**PROBLEMS:**
1. Sum up the passage about giving away CFL bulbs in two sentences.
2. Write the next part of the passage about giving away CFL bulbs, starting after its last sentence.

A few months ago, I wrote a blog comparing the number of negawatts you could produce by giving away Compact fluorescent Light bulbs (CFLs) to the amount of electricity you can produce with a rooftop photovoltaic system.  The CFLs had photovoltaics beat six ways from Sunday, and I concluded that you could do better by putting the money you were considering investing in a PV system in a Bank CD, and using the interest to give away CFLs.  Since I actually believe my own calculations, I set out to do just that.

 

I offered a $2 a bulb rebate (up to $5) for anyone who bought CFLs and sent me a receipt.  Apparently, $5 is not enough money to get most people off the couch, and I did not get a single receipt sent to me (the offer is still on, by the way.)  However, I also give away CFLs (usually something interesting like an outdoor spot or a candelabra bulb… most of my prospects have already replaced everything they can with the twisty type) to potential clients who come by my office, and the blog started making the rounds of the internet, eventually making it to Marc Dreyfors, who is on the board of the Environmental Educators of North Carolina (EENC).  EENC was planning their annual conference, and they usually offset the carbon from their conference by giving away CFLs, and Marc had the bright idea of asking me to fund it.

 

They calculated (with the help of Clean Air Community Trust) of
Asheville, that they needed to replace 51 60-watt incandescents with CFLs to offset the 16.7 tons of Carbon their conference was expected to produce.  My thought was: “we need to think bigger than that!” because I wanted to offset some of my own carbon as well.  They were fine with that, they just didn’t want to be greedy.

(Dataset records)
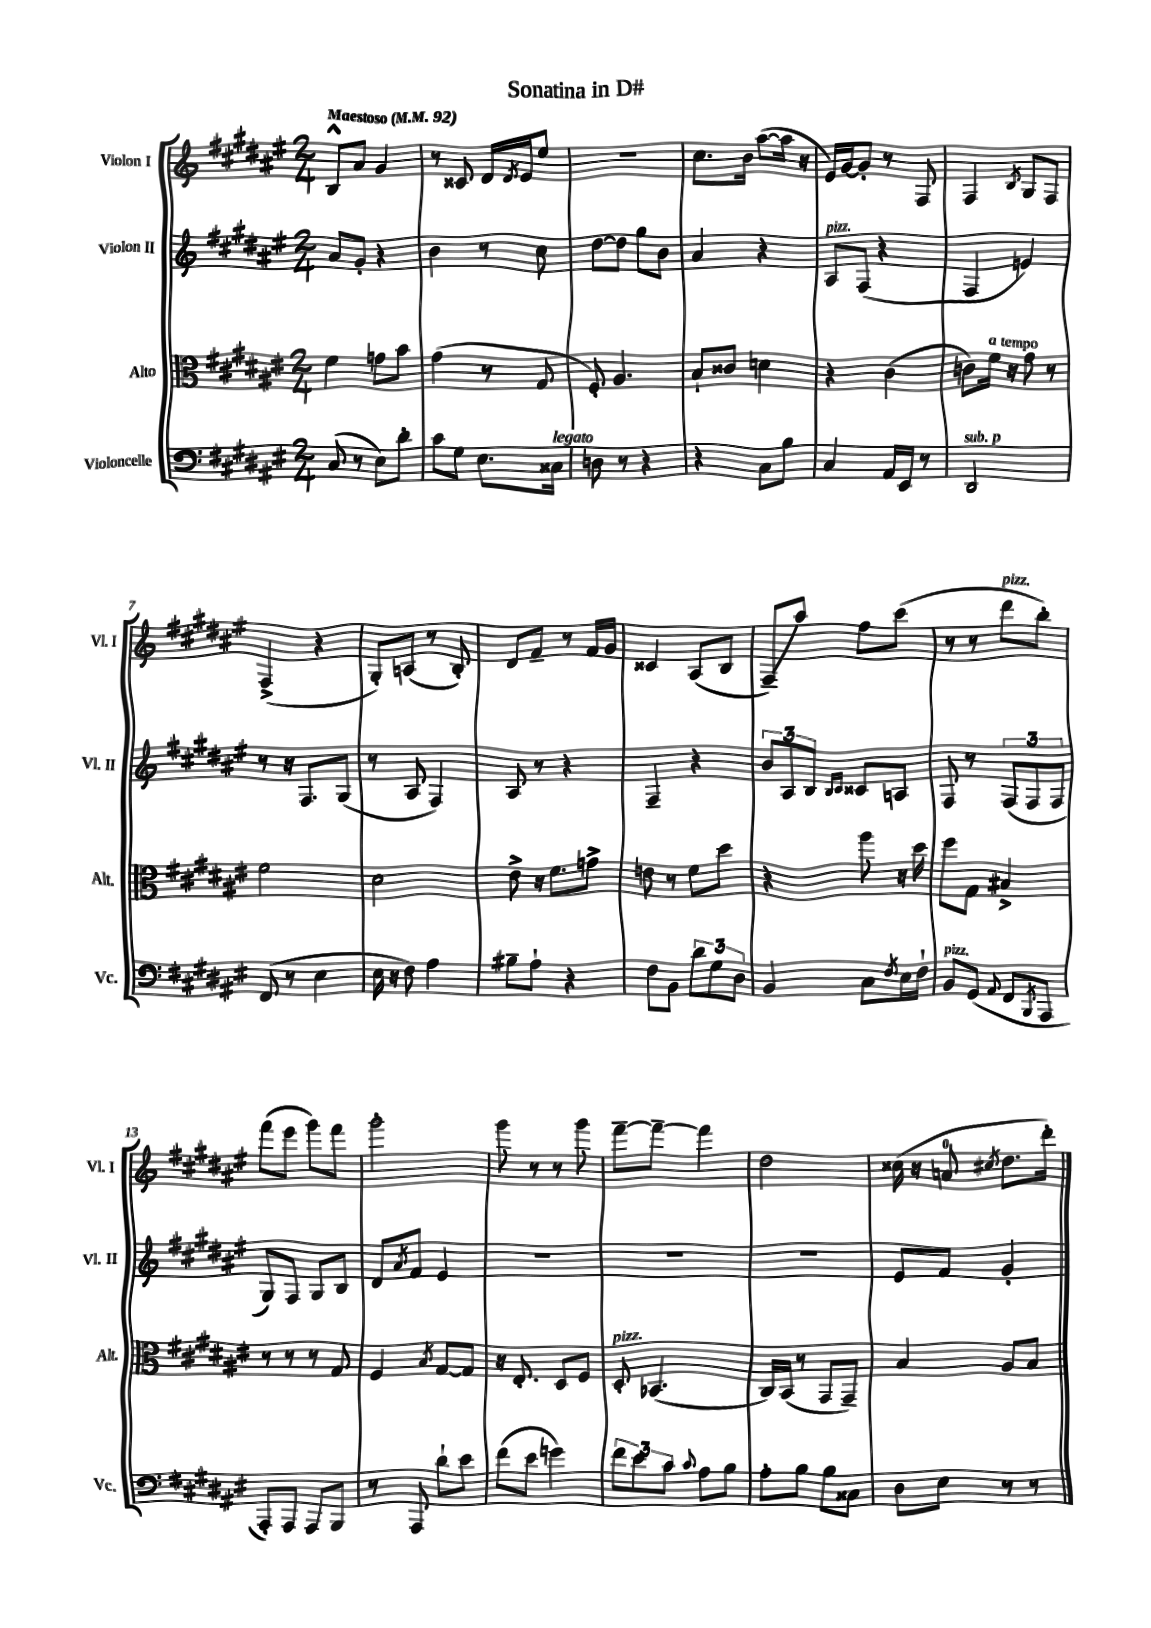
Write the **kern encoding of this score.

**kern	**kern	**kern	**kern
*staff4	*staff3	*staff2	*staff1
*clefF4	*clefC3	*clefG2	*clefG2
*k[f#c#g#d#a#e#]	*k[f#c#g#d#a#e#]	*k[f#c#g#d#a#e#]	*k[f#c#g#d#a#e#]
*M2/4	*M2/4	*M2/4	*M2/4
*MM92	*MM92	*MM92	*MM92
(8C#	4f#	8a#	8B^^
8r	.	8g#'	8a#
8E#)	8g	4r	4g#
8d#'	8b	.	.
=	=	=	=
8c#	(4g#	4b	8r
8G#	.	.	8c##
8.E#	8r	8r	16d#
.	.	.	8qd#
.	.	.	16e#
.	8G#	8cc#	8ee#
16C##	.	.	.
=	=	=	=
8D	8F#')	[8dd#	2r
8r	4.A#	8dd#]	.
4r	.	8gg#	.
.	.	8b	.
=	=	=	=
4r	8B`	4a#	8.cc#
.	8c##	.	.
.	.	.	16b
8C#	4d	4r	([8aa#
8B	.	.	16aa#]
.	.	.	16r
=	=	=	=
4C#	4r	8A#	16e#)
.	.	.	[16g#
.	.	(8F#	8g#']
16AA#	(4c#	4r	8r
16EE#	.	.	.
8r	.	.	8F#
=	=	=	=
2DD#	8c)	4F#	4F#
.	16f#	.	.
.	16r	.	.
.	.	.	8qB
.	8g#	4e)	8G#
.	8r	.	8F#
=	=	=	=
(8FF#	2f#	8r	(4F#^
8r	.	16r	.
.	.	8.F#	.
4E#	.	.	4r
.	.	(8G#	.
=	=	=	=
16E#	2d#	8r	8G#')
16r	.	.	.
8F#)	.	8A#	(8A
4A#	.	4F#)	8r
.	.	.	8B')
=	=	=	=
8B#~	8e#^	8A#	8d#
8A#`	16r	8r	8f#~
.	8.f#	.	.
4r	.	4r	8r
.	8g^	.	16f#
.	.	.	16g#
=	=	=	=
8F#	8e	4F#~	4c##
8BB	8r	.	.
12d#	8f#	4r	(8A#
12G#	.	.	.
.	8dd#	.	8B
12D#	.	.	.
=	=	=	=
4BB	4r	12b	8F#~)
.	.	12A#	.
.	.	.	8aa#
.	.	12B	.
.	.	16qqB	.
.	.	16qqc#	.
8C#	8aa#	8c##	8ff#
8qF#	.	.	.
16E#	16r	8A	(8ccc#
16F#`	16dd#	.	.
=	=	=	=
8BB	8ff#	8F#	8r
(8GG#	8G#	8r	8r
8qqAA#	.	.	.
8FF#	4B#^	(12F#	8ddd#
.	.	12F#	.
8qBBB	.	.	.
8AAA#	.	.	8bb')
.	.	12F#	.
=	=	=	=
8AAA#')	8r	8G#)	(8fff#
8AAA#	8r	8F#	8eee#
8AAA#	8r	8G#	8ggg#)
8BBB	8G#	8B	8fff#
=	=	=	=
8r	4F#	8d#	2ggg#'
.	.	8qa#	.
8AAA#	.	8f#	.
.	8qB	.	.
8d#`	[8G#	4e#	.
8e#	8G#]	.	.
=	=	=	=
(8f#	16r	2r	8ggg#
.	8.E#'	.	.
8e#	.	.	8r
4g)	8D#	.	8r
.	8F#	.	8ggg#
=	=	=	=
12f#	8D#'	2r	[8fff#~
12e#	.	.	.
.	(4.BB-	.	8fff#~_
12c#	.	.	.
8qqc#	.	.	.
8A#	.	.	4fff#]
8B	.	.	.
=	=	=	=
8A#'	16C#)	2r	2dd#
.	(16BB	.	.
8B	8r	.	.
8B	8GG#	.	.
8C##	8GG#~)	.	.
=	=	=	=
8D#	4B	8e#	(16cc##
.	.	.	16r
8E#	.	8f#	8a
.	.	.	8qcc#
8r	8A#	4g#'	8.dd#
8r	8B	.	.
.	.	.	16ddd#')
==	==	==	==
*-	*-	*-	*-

...

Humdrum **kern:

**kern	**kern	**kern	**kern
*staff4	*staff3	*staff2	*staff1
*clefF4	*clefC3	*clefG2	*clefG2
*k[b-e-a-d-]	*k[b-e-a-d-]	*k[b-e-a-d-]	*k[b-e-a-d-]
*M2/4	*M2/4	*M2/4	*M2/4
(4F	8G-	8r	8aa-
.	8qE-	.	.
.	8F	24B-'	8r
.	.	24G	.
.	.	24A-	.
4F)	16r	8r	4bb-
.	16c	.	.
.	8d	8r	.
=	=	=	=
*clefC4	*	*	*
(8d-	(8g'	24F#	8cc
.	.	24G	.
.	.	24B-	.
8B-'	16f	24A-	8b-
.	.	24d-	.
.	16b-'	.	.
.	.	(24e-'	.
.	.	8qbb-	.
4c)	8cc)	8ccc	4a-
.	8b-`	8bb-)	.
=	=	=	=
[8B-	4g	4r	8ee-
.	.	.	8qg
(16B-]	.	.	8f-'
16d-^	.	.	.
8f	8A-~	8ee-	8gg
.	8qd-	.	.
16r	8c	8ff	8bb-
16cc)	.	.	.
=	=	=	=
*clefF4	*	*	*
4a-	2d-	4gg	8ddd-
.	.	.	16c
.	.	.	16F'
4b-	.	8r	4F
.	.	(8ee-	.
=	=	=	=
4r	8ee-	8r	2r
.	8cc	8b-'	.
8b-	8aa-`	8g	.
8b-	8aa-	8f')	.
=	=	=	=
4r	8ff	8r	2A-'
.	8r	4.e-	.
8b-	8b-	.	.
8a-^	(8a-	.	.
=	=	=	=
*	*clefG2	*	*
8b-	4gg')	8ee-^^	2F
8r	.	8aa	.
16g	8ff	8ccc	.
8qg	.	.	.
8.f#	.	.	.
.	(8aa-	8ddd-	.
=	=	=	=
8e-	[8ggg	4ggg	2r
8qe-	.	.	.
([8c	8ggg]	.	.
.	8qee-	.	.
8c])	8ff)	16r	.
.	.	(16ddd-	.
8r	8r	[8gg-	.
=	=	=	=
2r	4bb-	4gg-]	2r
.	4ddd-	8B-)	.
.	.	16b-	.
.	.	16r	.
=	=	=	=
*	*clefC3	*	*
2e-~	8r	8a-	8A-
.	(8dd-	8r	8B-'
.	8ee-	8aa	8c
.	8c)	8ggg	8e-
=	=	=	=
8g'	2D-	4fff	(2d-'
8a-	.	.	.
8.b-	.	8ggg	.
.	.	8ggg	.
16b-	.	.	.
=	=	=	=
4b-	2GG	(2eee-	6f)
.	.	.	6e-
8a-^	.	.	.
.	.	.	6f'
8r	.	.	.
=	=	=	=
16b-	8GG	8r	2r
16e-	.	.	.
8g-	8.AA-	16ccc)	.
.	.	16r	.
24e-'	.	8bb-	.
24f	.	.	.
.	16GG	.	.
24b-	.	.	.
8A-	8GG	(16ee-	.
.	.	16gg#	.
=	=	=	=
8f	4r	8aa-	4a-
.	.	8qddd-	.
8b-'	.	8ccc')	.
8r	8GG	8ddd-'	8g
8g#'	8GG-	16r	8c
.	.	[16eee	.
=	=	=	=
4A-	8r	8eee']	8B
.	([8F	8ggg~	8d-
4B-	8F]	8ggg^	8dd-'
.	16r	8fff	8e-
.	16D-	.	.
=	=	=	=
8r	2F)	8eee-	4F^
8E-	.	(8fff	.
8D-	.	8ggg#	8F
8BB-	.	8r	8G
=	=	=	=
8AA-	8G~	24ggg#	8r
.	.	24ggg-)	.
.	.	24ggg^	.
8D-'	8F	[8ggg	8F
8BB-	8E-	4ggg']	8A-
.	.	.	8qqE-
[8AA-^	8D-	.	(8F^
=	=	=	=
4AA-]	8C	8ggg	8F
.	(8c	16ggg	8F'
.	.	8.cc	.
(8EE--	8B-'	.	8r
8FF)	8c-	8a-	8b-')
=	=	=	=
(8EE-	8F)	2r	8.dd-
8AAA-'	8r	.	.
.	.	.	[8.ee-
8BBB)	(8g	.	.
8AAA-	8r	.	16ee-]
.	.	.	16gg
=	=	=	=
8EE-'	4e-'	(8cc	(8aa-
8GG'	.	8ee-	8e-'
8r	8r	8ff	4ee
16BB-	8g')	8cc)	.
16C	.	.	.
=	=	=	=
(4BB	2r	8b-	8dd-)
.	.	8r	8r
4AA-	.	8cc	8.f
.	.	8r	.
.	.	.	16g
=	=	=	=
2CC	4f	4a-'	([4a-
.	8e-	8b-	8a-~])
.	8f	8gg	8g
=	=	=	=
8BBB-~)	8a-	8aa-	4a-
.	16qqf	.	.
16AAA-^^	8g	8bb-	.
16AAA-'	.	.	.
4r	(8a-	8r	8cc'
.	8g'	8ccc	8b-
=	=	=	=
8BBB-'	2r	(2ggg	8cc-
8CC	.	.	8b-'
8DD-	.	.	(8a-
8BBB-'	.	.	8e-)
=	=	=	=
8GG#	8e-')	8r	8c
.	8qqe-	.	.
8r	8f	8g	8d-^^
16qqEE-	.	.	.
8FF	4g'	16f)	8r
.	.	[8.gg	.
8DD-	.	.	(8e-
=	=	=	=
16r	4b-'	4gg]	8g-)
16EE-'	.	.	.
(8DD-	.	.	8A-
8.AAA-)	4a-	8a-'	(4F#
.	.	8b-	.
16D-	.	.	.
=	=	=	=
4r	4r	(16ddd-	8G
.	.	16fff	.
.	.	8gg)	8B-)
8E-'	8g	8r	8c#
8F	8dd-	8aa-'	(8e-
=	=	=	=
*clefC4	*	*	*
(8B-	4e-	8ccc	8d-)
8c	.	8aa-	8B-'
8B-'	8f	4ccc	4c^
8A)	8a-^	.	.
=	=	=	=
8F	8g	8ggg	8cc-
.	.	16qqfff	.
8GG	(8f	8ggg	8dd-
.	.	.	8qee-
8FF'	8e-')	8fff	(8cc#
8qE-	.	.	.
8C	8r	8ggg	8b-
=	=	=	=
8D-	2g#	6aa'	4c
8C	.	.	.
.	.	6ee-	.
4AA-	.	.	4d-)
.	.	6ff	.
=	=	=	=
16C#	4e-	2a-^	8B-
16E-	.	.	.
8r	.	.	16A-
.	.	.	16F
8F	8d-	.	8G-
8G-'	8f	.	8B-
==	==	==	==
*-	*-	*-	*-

**OUTPUTS FOR THE TASKS:**
1. After an earlier blog post concluded that giving away CFLs would save more electricity than a rooftop solar system, the writer offered a $2-per-bulb rebate, but nobody sent in a receipt. The blog reached Marc Dreyfors of the Environmental Educators of North Carolina, who asked the writer to pay for the CFLs the group gives away to offset its conference's carbon, and the writer wanted to go beyond the 51 bulbs the group had calculated in order to offset some personal carbon as well.

2.
 

In the end, I funded the replacement of 320 60-watt bulbs (with 11w CFLs) and 80 100-watt bulbs (with 25w CFLs).  After the tax deduction, that cost me about $600, and EENC was able to use my grant to persuade Progress Energy (their local utility) to stump up a $500 donation to expand the program further.

 

I arbitrarily decided that EENC would get half the carbon offsets from my donation for their work, and I’d get the other half for coming up with the cash.  Assuming the bulbs we gave away are used just 1 hour a day, that means that all my CFL giveaways are saving someone over 12 kWh of electricity each and every day, which is more than my wife and I use.   With the help of a programmer-friend, I’m tracking the progress on my website. (on the right hand side.)  Note that the offsets cost only about half a cent per kWh over the lifetime of the bulbs, about a third of the cost of buying green tags from someone like Sterling Planet.   If I tried to produce 12kWh a day with a PV system here in Colorado, it would cost about $12,000 after all the rebates, and I’d save about $170 a year on my electricity bill.

Now I just have to do the calculations to figure out how many bulbs I need to give away to offset my use of natural gas, gasoline for my wife’s Prius, and biodiesel for my Jeep.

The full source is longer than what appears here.